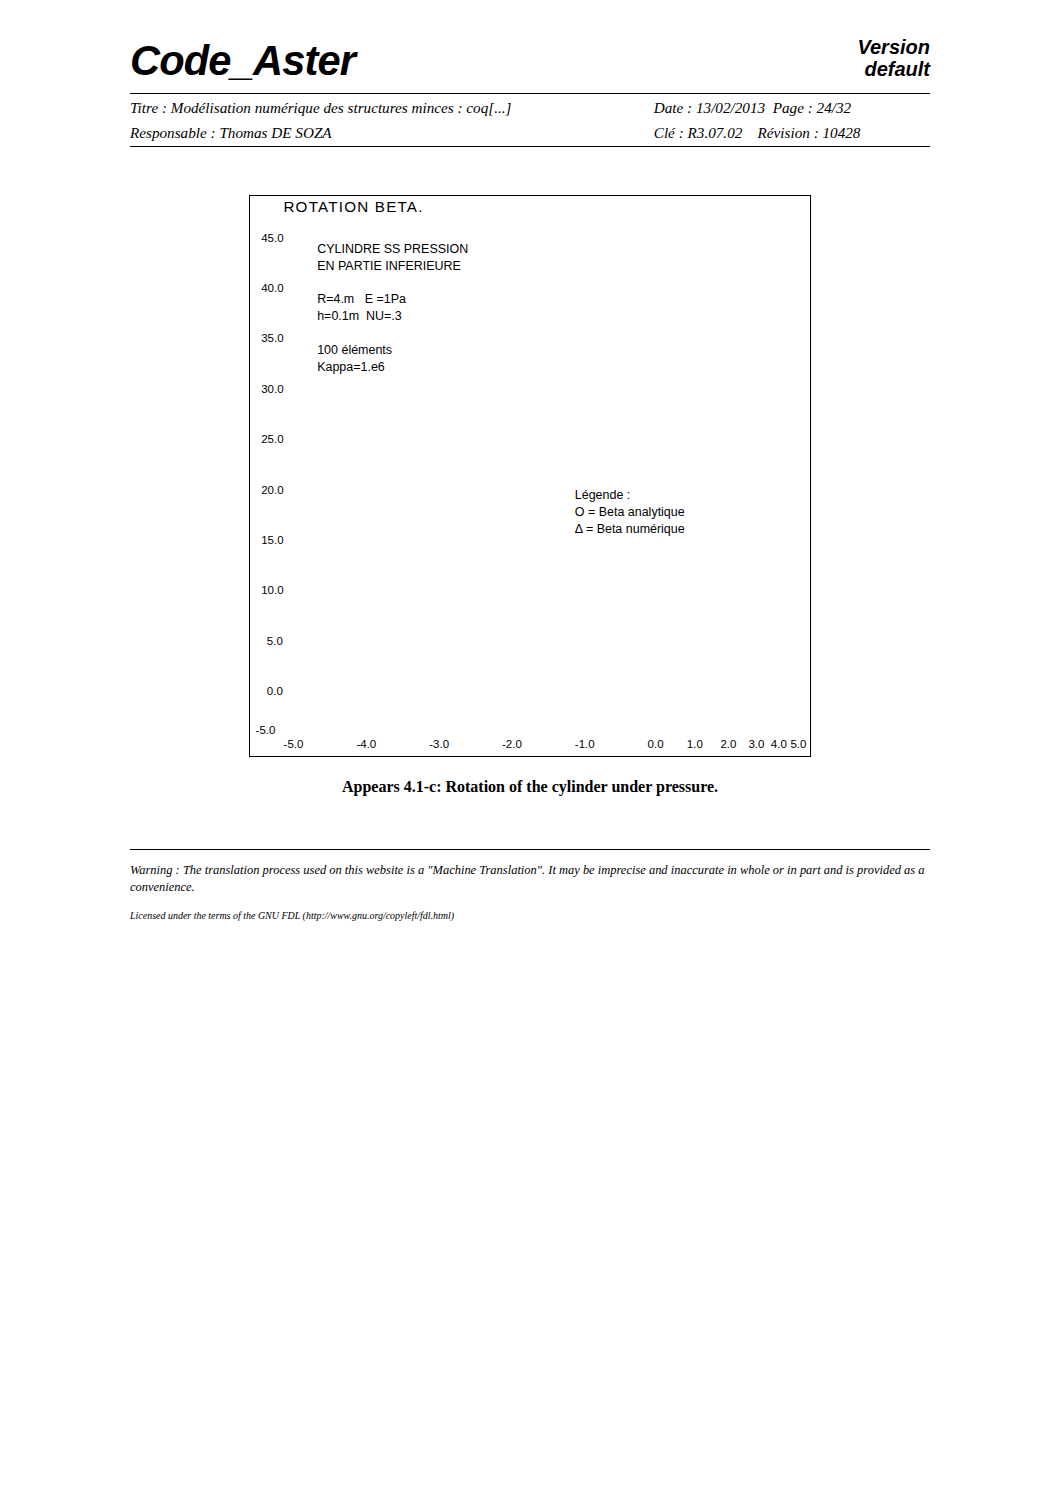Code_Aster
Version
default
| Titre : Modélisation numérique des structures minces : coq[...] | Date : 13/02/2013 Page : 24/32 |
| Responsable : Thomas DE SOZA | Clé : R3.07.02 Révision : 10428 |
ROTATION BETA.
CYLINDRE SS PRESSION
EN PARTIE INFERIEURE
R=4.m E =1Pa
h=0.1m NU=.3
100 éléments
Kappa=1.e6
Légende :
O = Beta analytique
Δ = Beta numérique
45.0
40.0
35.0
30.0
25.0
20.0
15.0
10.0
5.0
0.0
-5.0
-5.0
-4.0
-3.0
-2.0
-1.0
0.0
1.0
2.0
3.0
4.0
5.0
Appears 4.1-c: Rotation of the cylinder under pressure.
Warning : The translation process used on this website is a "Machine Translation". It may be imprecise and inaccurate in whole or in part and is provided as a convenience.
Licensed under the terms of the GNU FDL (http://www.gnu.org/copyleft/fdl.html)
------------------------
Leave out every picture and transcribe the remaining entries exactly.

Exercise solution:
Code_Aster
Version
default
| Titre : Modélisation numérique des structures minces : coq[...] | Date : 13/02/2013 Page : 24/32 |
| Responsable : Thomas DE SOZA | Clé : R3.07.02 Révision : 10428 |
ROTATION BETA.
CYLINDRE SS PRESSION
EN PARTIE INFERIEURE
R=4.m E =1Pa
h=0.1m NU=.3
100 éléments
Kappa=1.e6
Légende :
O = Beta analytique
Δ = Beta numérique
45.0
40.0
35.0
30.0
25.0
20.0
15.0
10.0
5.0
0.0
-5.0
-5.0
-4.0
-3.0
-2.0
-1.0
0.0
1.0
2.0
3.0
4.0
5.0
Appears 4.1-c: Rotation of the cylinder under pressure.
Warning : The translation process used on this website is a "Machine Translation". It may be imprecise and inaccurate in whole or in part and is provided as a convenience.
Licensed under the terms of the GNU FDL (http://www.gnu.org/copyleft/fdl.html)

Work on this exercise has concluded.